In most cases, this order does not matter to the client. One case where it might is to avoid deadlocks with another transaction that is updating the overlapping set of rows. UPDATE will lock the row being updated until the end of the transaction, so if two transactions try to lock the same rows, but in different order, a deadlock may ensue.

The standard way of avoiding deadlocks is to always lock in a well-defined order. Unfortunately, UPDATE does not have the ORDER BY clause, but you can do this:

SET TRANSACTION ISOLATION LEVEL SERIALIZABLE;
SELECT ... WHERE condition ORDER BY ...  FOR UPDATE;
UPDATE ... WHERE condition;
COMMIT;

Where condition is same for both statements. The serializable isolation level is necessary for WHERE to always see the same set of rows in both statements.

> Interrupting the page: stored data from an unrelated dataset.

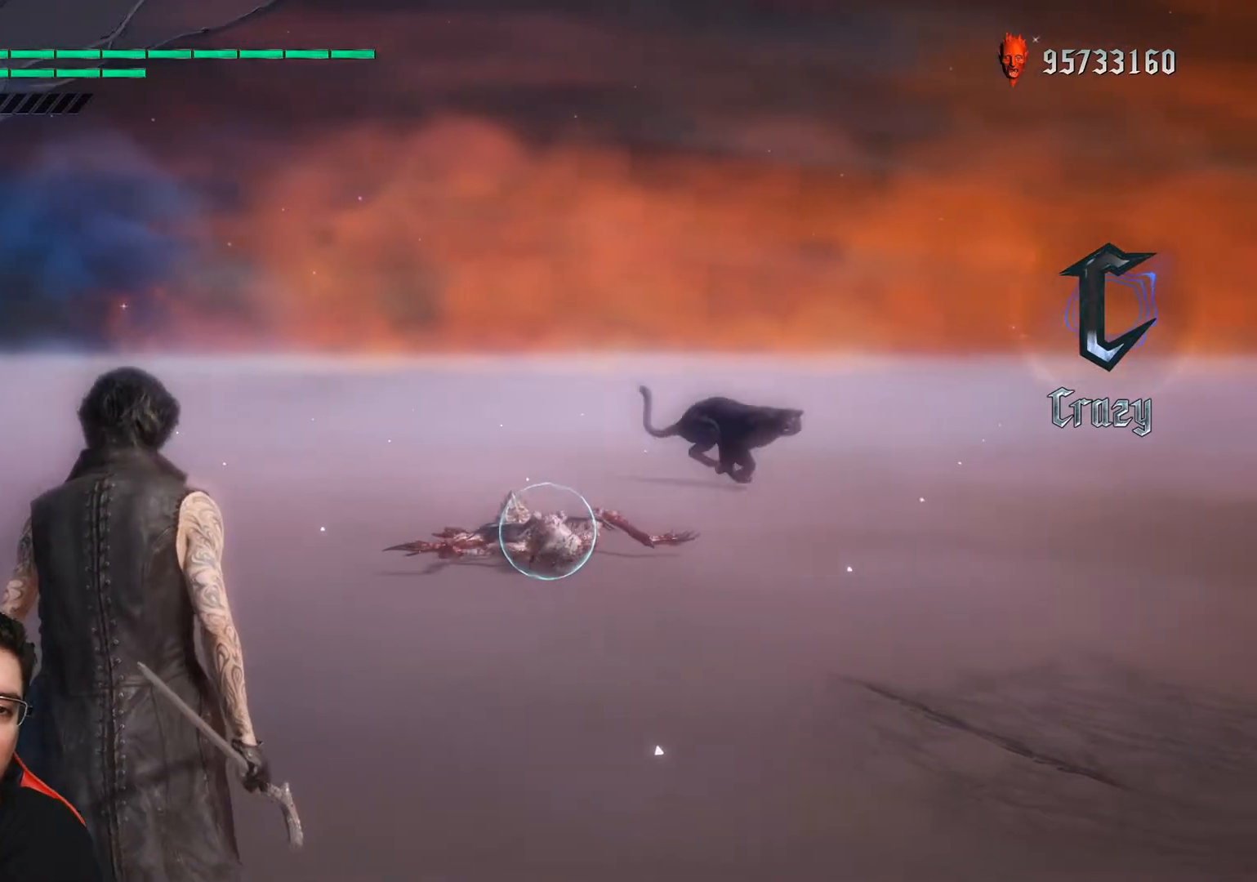
{"buttons": ["R1"], "left_stick": "up", "events": []}
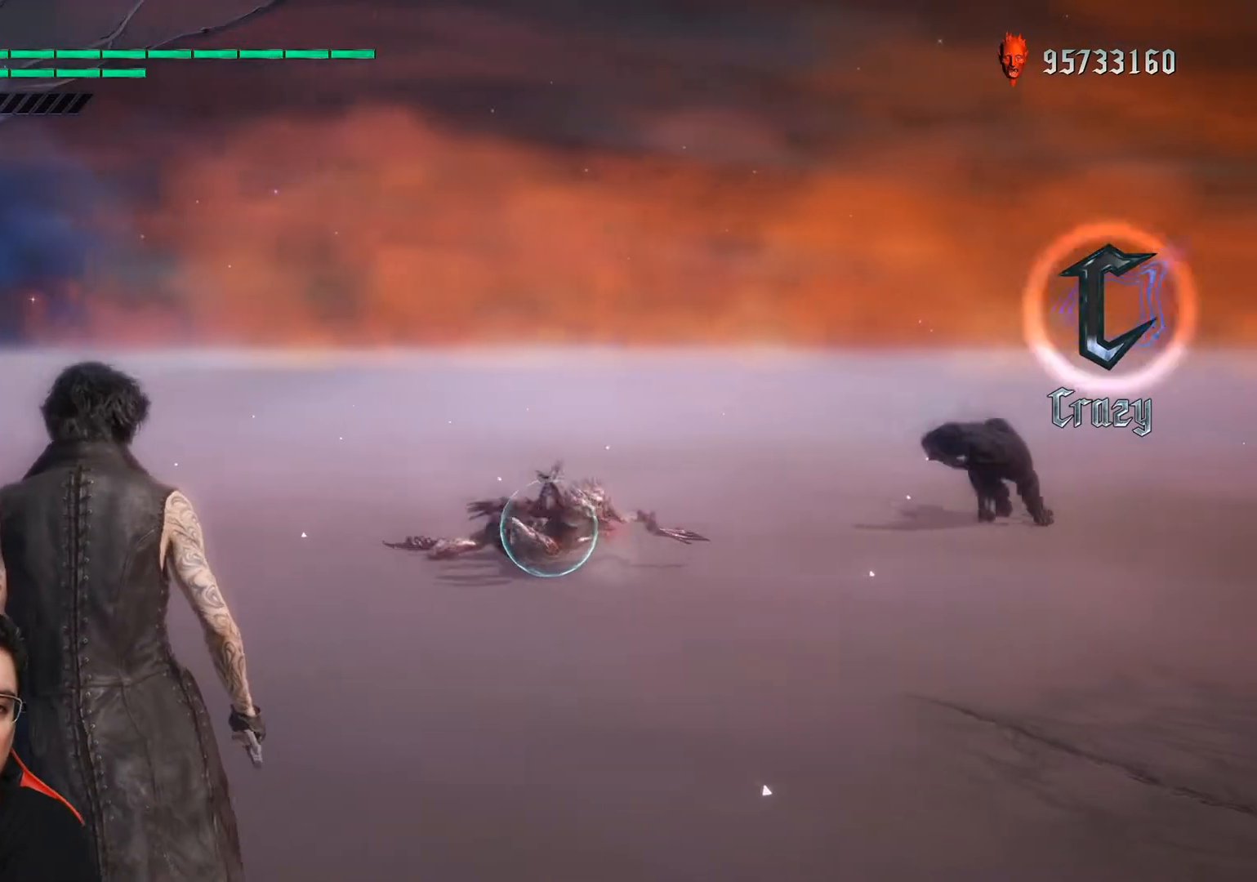
{"buttons": ["R1"], "left_stick": "up", "events": []}
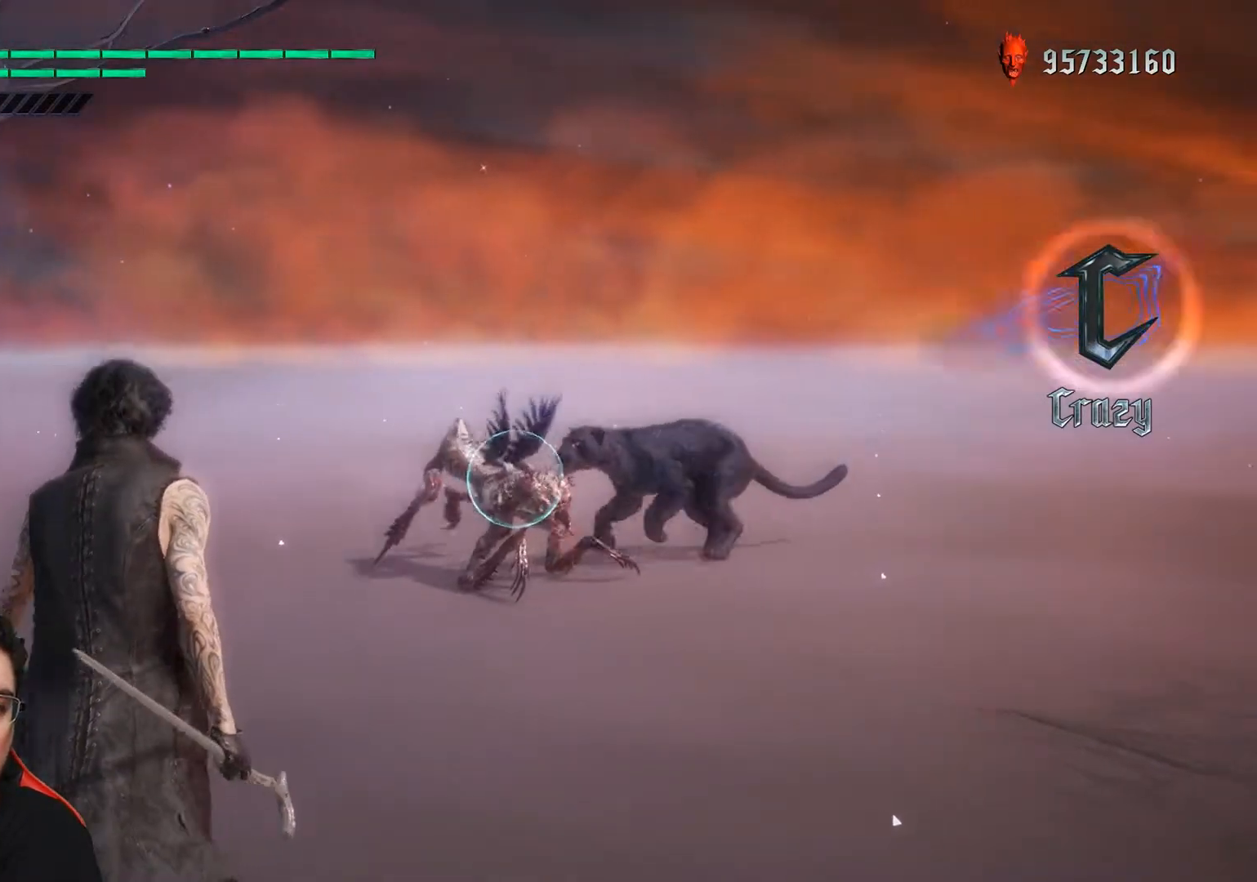
{"buttons": ["R1"], "left_stick": "center", "events": [[150, "left_stick", "center"]]}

Or, in PL/SQL you could do something like this:

DECLARE
    CURSOR CUR IS SELECT * FROM YOUR_TABLE WHERE condition ORDER BY ... FOR UPDATE;
BEGIN
    FOR LOCKED_ROW IN CUR LOOP
        UPDATE YOUR_TABLE SET ... WHERE CURRENT OF CUR;
    END LOOP;
END;
/

Upvotes: 4

ceth
ceth

Reputation: 45295

All records will be updated as one record in one transaction. Oracle doesn't guarantee any order in the update sequence.

You can update any field by dbms_transaction.local_transaction_id value in your table to check it.

Upvotes: 0

jmoreno
jmoreno

Reputation: 13561

UPDATE, DELETE and INSERT do not have a defined order. Conceptually they apply to a set and are done all at once. Practically speaking, don't rely upom any sequence you may observe -- it's an implementation detail which can change, and only happens because the real world gets in the way of theory.

Upvotes: 2

Justin Cave
Justin Cave

Reputation: 231661

Potentially either.

In this case, since you're just updating 5 rows, it would be exceedingly unlikely that parallel DML would be appropriate. Assuming that the UPDATE does not invoke parallel DML, the rows will be updated sequentially though the order in which rows are updated is arbitrary. INDEX 1 might be the first to be updated, the last to be updated, or it could be updated in the middle. It depends on the query plan.

Upvotes: 4

gordy
gordy

Reputation: 9786

The link you provided does actually cover this. Oracle always enforces statement-level read consistency - this means that no query on table1 will return some updated records and some not. It will be all or nothing and regardless of the isolation level.